Оказывается, происходил он от Рамазановых, влиятельных татар Золотой орды. При Грозном Рамазановы приняли христианство и, по словам атамана, чуть ли не в князья вышли. Дед Курагина Евдоким в войне со шведами показал себя героем и был замечен Петром Первым. Петр сделал его своим адъютантом. В рослого, мужественного, красивого Евдокима влюбилась молоденькая дочка императора рыжеволосая легкомысленная Елизавета. Евдоким пренебрег ее вниманием. Елизавета, ставшая впоследствии императрицей, сумела сделать так, что Евдокиму по ложному жестокому наговору отрубили голову, а детей его выслали на Дон. Позднее потомок Рамазанова, казачий сотник Алексей Курагин, храбро сражался в русско-турецкой войне, вернулся на Дон уже атаманом.
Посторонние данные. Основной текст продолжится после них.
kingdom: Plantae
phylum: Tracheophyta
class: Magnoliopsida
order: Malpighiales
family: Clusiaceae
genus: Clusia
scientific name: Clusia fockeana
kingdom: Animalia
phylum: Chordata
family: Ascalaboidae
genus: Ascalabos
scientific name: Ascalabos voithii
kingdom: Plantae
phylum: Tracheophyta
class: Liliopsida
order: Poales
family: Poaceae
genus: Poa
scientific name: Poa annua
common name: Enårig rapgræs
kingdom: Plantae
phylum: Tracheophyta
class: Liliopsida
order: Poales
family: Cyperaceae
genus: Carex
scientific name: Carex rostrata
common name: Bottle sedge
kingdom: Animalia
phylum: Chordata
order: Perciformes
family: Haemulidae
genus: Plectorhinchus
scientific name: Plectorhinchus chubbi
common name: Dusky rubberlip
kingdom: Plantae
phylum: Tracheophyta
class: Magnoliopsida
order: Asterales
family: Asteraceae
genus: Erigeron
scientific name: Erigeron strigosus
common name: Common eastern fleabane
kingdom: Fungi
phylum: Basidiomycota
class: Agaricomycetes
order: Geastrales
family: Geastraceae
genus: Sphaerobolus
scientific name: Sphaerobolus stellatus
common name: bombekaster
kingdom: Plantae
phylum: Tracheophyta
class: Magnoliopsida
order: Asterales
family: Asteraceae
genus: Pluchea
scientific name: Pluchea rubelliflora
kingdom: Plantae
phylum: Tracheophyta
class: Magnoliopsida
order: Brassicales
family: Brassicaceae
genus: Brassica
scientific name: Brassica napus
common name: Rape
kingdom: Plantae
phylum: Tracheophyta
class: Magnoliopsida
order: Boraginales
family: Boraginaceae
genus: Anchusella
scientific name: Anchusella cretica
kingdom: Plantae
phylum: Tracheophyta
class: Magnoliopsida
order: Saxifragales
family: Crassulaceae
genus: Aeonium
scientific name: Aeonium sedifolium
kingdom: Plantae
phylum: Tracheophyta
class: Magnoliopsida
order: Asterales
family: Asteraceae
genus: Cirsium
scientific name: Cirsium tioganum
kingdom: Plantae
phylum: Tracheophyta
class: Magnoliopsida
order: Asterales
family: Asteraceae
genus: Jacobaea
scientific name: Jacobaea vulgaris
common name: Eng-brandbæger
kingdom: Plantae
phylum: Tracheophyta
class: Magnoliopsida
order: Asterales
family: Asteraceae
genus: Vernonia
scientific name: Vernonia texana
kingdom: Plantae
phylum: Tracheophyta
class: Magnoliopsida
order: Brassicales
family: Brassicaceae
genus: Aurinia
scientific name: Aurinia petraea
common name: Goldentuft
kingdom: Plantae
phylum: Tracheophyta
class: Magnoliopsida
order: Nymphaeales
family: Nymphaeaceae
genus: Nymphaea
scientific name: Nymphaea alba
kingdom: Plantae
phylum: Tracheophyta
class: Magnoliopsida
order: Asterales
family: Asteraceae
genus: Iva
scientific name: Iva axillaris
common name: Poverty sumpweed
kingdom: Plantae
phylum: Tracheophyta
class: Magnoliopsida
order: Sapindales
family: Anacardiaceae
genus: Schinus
— А его внук и мой отец Андрей Павлович Курагин, был атаманом уже на Яике, на Урале, в одной из небольших станиц, — продолжал рыбак. — Рос я озорником, рвения к наукам не проявлял. Служил, как все казаки, и дослужился до есаула. Вот тут меня взял в помощники атаман Лопатин, человек крутой и несправедливый. Довел он меня придирками до преступления. Разозлился я однажды и поджег его дом. И очутился на каторге, золото копал. Жил — никто не позавидует. Работа — не приведи господь. Вволюшку хлебнул горя. И бежал оттуда. Ясно?
— Ясно-то ясно. А сюда ты как попал?
— Рассказывать слишком долго.
— А власти о тебе знают? Не трогают тебя?
— Знают. Таких беглецов, как я, в этом краю хватает. По всей Сибири они бродят, селятся, где поудобней и незаметней. И в нашей степи так. Власти нас не трогают. Рукой махнули. Всех обратно на каторгу не вернешь. Разве уж самых опасных!